Kourt miró a Lillian de reojo; luego revisó que la barra de pan plastificada que sostenía estaba hecha verdaderamente de harina de almendra. Bajo los intensos tubos fluorescentes de aquella sección de tonos amarillentos y cafés, donde se habían detenido, los ojos castaños de Lillian parecían más pálidos; y sus pestañas, más largas.

Era la primera vez que le preguntaba a Lillian si quería acompañarlo a hacer las compras de la semana y ella había apartado sus libros de antropología para decir que sí.

—¿Y qué quieres?

—Que me pidas matrimonio.

A Kourt se le estremeció el corazón.

De arriba abajo la escaneó, desde su abrigo negro hasta las botas del mismo color, porque hacía unos días había empezado a caer una fina manta de copos de nieve para cristalizar las calzadas, y antes de preguntar a qué se refería, ella, distraída, liberó un pesado suspiro.

—No quiero repetirlo todo —se dispuso a explicar—. Pero ya que estamos haciendo todo al revés, quisiera saber qué se siente que el hombre que amo me pida matrimonio. Con un anillo que de verdad le guste.

—¿Cómo quieres que pase?

—No sé. Es tu trabajo planearlo —refunfuñó ella—. Lo único que quiero es que sea exclusivo para nosotros.
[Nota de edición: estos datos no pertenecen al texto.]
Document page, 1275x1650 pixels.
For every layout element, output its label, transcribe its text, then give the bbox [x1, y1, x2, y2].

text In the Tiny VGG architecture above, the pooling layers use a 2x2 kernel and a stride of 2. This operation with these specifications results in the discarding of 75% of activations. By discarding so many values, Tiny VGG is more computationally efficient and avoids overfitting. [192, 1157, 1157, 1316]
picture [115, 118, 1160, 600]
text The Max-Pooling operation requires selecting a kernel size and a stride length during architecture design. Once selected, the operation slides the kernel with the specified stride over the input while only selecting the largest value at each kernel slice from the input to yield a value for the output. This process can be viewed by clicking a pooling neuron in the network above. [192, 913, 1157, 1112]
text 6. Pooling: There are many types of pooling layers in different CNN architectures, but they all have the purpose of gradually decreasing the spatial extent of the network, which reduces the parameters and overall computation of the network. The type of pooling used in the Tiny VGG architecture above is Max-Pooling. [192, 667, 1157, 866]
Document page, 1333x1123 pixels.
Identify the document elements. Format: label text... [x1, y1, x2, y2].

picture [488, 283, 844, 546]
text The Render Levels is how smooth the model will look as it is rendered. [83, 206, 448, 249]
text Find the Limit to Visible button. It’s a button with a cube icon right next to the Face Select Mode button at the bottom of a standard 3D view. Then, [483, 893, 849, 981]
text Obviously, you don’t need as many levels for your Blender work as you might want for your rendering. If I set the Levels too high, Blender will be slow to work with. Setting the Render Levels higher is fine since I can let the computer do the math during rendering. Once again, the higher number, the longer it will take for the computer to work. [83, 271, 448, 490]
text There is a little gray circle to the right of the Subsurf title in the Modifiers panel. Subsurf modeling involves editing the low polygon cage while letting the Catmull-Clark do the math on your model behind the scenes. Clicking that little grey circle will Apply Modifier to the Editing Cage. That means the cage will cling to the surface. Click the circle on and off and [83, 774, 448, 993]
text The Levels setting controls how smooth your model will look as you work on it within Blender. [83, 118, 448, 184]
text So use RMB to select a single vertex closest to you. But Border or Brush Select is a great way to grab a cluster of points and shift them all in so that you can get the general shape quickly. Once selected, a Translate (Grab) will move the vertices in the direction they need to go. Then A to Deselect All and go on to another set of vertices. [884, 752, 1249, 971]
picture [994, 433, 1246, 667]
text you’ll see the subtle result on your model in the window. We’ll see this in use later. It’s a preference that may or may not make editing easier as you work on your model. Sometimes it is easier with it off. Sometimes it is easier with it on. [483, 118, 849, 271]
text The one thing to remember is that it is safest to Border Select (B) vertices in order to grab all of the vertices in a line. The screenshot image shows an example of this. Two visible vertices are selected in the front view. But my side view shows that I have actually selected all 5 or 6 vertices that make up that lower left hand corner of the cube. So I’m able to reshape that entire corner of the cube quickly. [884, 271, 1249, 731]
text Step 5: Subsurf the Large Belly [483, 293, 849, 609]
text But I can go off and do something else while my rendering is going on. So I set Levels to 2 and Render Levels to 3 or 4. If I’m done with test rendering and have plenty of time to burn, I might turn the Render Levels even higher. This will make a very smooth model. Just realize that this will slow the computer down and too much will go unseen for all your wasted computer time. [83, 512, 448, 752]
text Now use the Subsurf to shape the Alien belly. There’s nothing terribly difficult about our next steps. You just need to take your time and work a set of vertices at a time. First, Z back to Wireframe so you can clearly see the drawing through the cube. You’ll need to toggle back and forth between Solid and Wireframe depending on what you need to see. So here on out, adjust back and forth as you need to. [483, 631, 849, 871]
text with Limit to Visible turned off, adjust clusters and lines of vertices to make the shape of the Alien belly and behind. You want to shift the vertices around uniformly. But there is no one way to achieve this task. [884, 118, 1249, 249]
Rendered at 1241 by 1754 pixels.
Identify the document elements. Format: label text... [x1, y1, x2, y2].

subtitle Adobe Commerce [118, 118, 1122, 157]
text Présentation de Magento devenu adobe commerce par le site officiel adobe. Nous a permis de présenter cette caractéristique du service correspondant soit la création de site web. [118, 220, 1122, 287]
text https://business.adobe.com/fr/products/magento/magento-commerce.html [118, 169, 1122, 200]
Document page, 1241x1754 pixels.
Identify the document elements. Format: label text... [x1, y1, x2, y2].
—¿Aunque me vayas a decir que sí?

Lillian, distraída hasta entonces con los paquetes de tortillas sin gluten, se volvió a mirarle, sin poder disimular las curvas en sus comisuras.

—Eso no lo sabes.

Y él sonrió.

No tenía ni idea de cómo pedirle matrimonio. Solo había hecho una pedida en toda su vida, una de la que odiaba acordarse, y estaba determinado a planear algo mejor para Lillian, algo a la altura de lo que merecía. Porque si ella era capaz de hacerlo sentir a salvo sin usar palabras, al punto de hacerle dudar de si notaba sus inseguridades, entonces se mataría por devolverle lo mismo.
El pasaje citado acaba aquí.